# [DATA PROVIDED]
▼

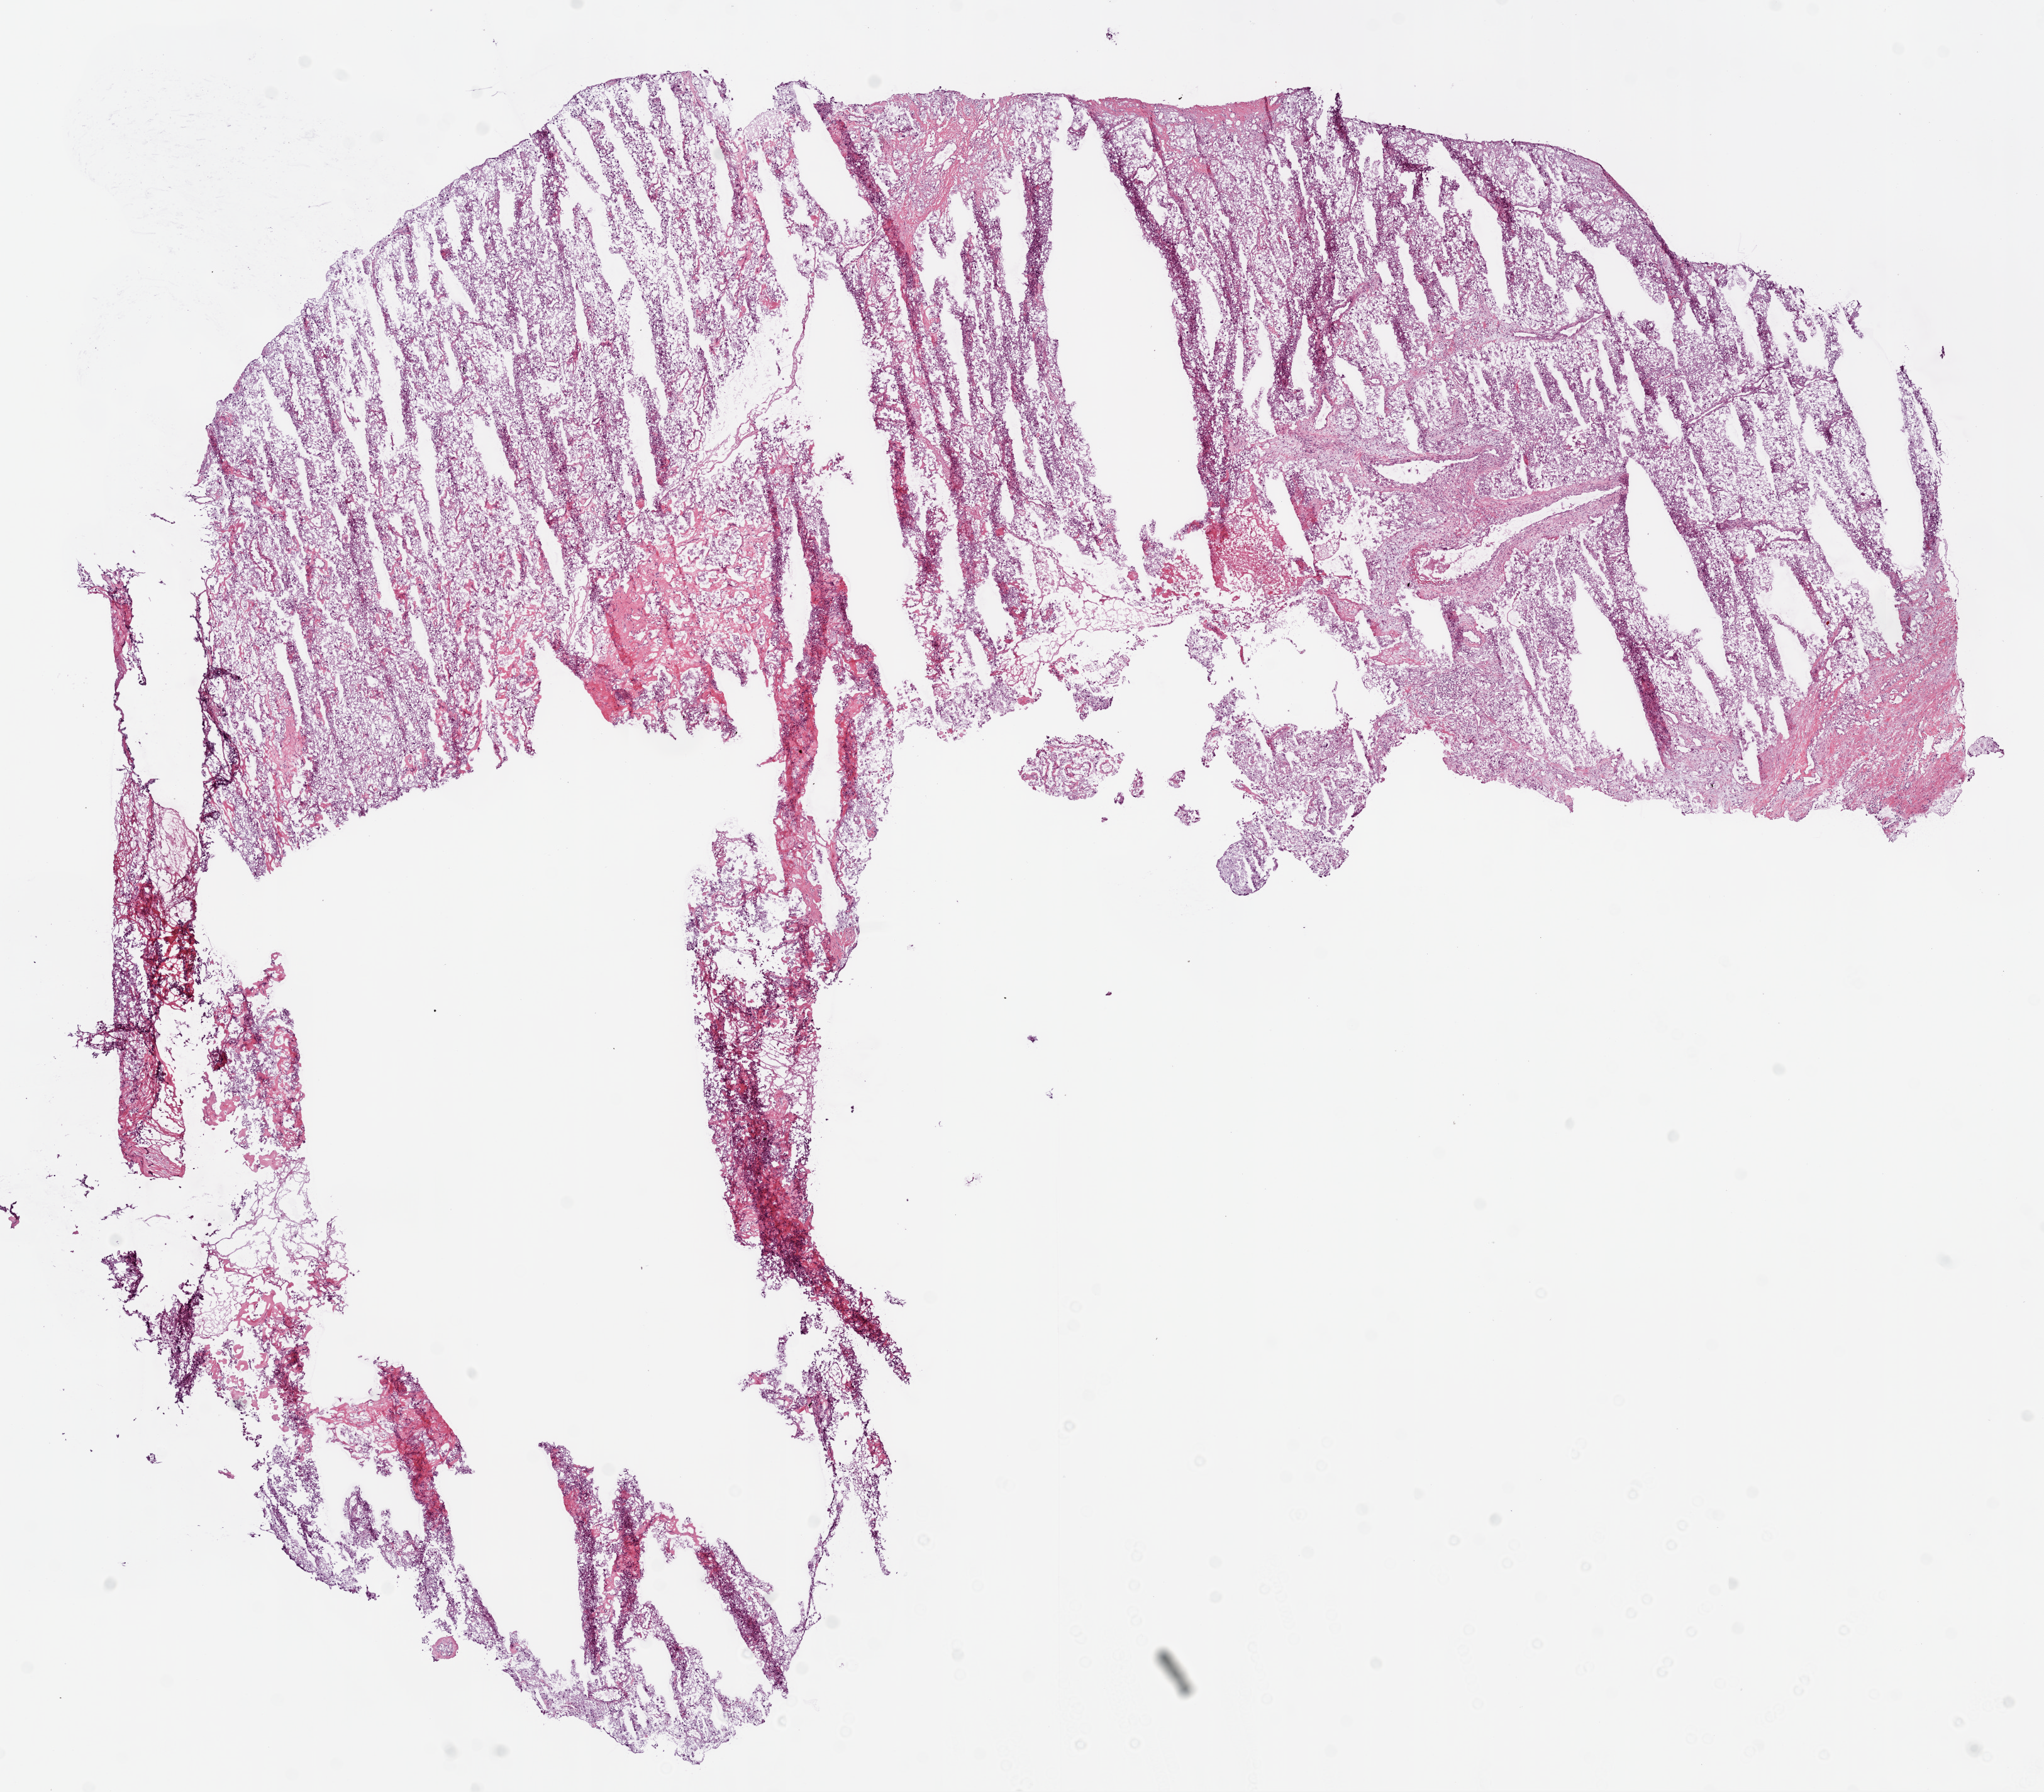
Digitized H&E tissue section (whole slide) — a low-resolution overview of the entire scanned area, about 13.0 x 11.4 mm, frozen section from the bottom of the tissue portion, primary tumour sample from the kidney. Male patient; age at initial diagnosis 72 years. Histologic grade: G4 (undifferentiated). Slide review estimates, as recorded: tumour cells 85%, tumour nuclei 85%, normal cells 0%, stromal cells 10%, necrosis 5%.
- TNM: T3a N0 M0
- histologic diagnosis: Clear cell adenocarcinoma, NOS
- AJCC pathologic stage: III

▲

# [AIM OF THE EXERCISE]
Search each line of the data above for "diagnosis", and copy the lines where it occurs.

# [COMPLETED TASK]
Digitized H&E tissue section (whole slide) — a low-resolution overview of the entire scanned area, about 13.0 x 11.4 mm, frozen section from the bottom of the tissue portion, primary tumour sample from the kidney. Male patient; age at initial diagnosis 72 years. Histologic grade: G4 (undifferentiated). Slide review estimates, as recorded: tumour cells 85%, tumour nuclei 85%, normal cells 0%, stromal cells 10%, necrosis 5%.
- histologic diagnosis: Clear cell adenocarcinoma, NOS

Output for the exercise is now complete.